Tagraxofusp-erzs™ (Elzonris) infusion was granted US Food and Drug Administration (FDA) approval for the treatment of blastic plasmacytoid dendritic cell neoplasm (BPDCN), according to news releases from the US FDA and Stemline Therapeutics, the developer of tagraxofusp. It is approved for both treatment-naïve and relapsed/refractory BPDCN in adults and pediatric patients ages 2 years and older.1,2
BPDCN is a rare, aggressive hematologic cancer that affects the bone marrow and blood. Diagnosis is based on the immunophenotypic diagnostic triad of CD123, CD4, and CD56. Symptoms typically manifest in the bone marrow and/or skin, but may manifest in the lymph nodes and other organs as well.

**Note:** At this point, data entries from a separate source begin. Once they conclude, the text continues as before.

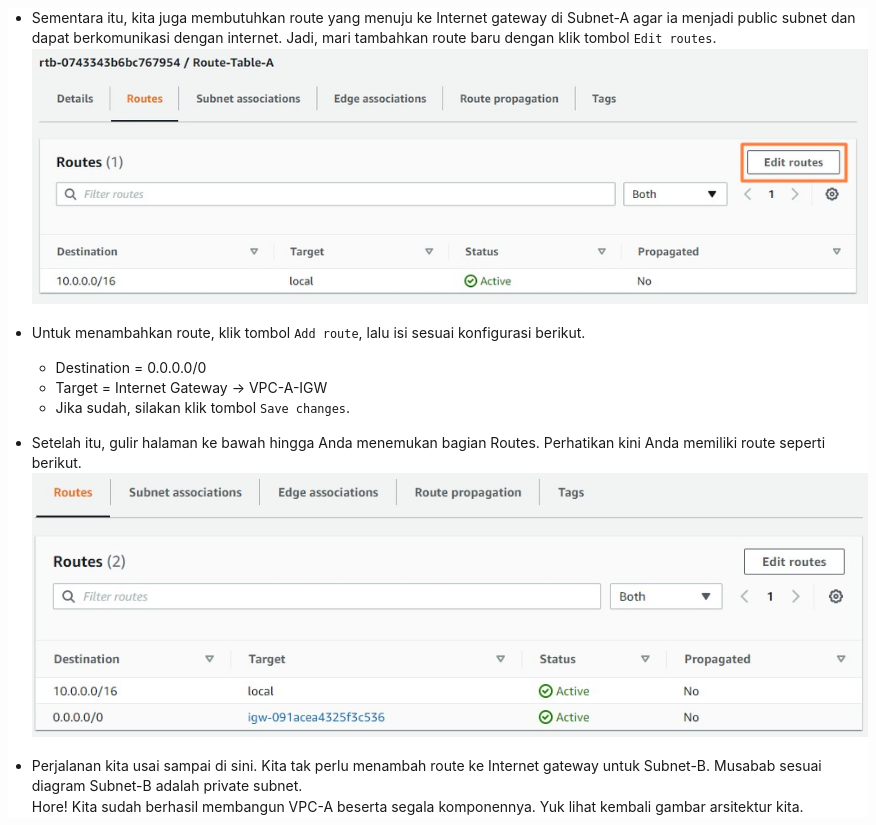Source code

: - Sementara itu, kita juga membutuhkan route yang menuju ke Internet gateway di Subnet-A agar ia menjadi public subnet dan dapat berkomunikasi dengan internet. Jadi, mari tambahkan route baru dengan klik tombol ```Edit routes```. <br>
![image aws](assets/11.jpeg)<br>

- Untuk menambahkan route, klik tombol ```Add route```, lalu isi sesuai konfigurasi berikut. 
  - Destination = 0.0.0.0/0
  - Target = Internet Gateway -> VPC-A-IGW
  - Jika sudah, silakan klik tombol ```Save changes```.
- Setelah itu, gulir halaman ke bawah hingga Anda menemukan bagian Routes. Perhatikan kini Anda memiliki route seperti berikut. <br>
![image aws](assets/12.jpeg)<br>

- Perjalanan kita usai sampai di sini. Kita tak perlu menambah route ke Internet gateway untuk Subnet-B. Musabab sesuai diagram Subnet-B adalah private subnet. <br>
Hore! Kita sudah berhasil membangun VPC-A beserta segala komponennya. Yuk lihat kembali gambar arsitektur kita. <br>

Patients often present with signs and symptoms of leukemia or the disease evolves into acute leukemia. BPDCN is more common in men and in those aged 60 and older. Outcomes are historically poor.
“Prior to [this] approval, there had been no FDA approved therapies for BPDCN. The standard of care has been intensive chemotherapy followed by bone marrow transplantation,” said Richard Pazdur, MD, director of the FDA’s Oncology Center of Excellence and acting director of the Office of Hematology and Oncology Products in the FDA’s Center for Drug Evaluation and Research. Oftentimes, patients are unable to tolerate the intensive therapy; therefore, alternative options are urgently needed, Dr Pazdur stated in the news release.1
Tagraxofusp is a CD123-directed cytotoxin indicated for the treatment of BPDCN in adult and pediatric patients aged 2 years and older. This is the first drug approved to treat BPDCN, the standard-of-care treatment for which is intensive chemotherapy followed by bone marrow transplantation. However, most patients cannot tolerate this therapy.
The researchers presented clinical data from Study STML-401-0114 (ClinicalTrials.gov Identifier, NCT02113982) at the 2018 American Society of Hematology Annual Meeting & Exposition. Of 29 treatment-naïve patients treated with tagraxofusp 12 µg/kg/day, 21 patients (72%) achieved complete remission (CR)/CR with a skin abnormality not indicative of active disease (CRc), with median duration of CR/CRc not reached (range, 1.3 to 32.2 months). Overall response rate was 90% (26 patients; 95% CI, 72.6, 97.8), and 13 patients (45%) were bridged to stem cell transplant, following remission.